Washington Post, Fox News, The New York Times, and CNN are a few daily news sources that have survived and continued to thrive in the information age. They compete for their audience, and their survival depends not exclusively upon their audience, but more so upon their advertising partners. It’s the advertising partners that need the audience. In this way, the news process is a bit like a food web, with people at the bottom.
And in this foodweb, the media is in a bit of a pinch. As middleman, it must accommodate both the advertisers with competitive pricing and prominent display, and an audience that meets the advertiser’s targets.
Evolution happens fastest when there are environmental pressures are the greatest. The surviving major media outlets persist not because they provide the most honest and noble journalism, but because they have managed to serve this role between advertisers and audience effectively. In order to satisfy the advertisers (the media’s need to please the audience is only indirect, as explained above), they need to supply advertisers with a large, targeted audience. There is no way to project plainly dealt observations while attracting a targeted audience. That just can’t happen. You may attract scientists and historians, but unless those are your target demographic, you’re going to lose the advertisers that you need to survive.
I believe that this is how surviving major media has become so ‘flavored.’ Further, news outlets tap into neurotically habituating human states like fear and the subsequent vigilance, which have proved more powerful in this increasingly sour news cycle than the human interest stories of old that feature the shoemaker and the bake sale.
What can this do? Look at how some of these outlets have been warping information to be more palatable to their audience. My mom was trained as a journalist, and loved the journalistic flavor of the ticker tape on CNN’s broadcasts. As she gradually declined into dementia, she clung to that red ticker tape as if it was the last miserable thread tying her to reality. And the news was miserable, but she clung- howling if the station was changed- addicted to the vigilance, fear, and anxiety until the day she died.
What I’ve done is pretty simple and the benefits happened quickly after the addiction to vigilance waned.

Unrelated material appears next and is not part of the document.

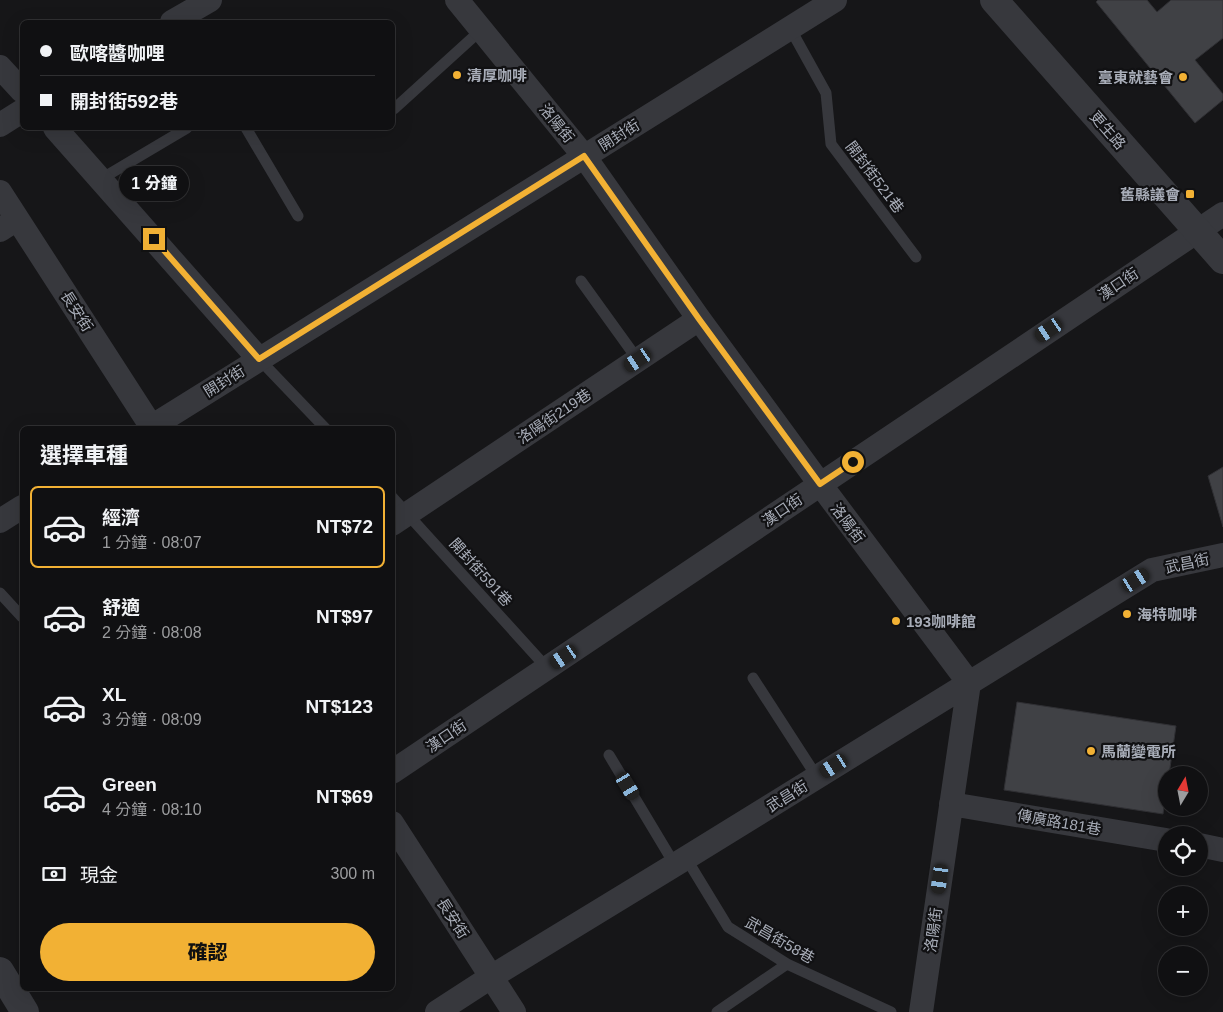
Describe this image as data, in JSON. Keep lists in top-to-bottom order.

I’ve sought out news sources that are less dependent on advertising and that are robustly edited (yes, that often means paying), or sources that are academic or peer-reviewed. Some of these paid sources are still driven to please their audience, their bias is a function of their editors, rather than their advertisers. I check out their editorial board, as well. Looking at the audience, also, is a measure of who the outlet aims to please. Is it narrow or broad, and does that suit the subject matter? The news that I get is far less addicting, and I like to think that it has less bias. It’s just one approach, but it frees me up so I can enjoy what is good in my life, and not put me at risk of suffering my mom’s demise.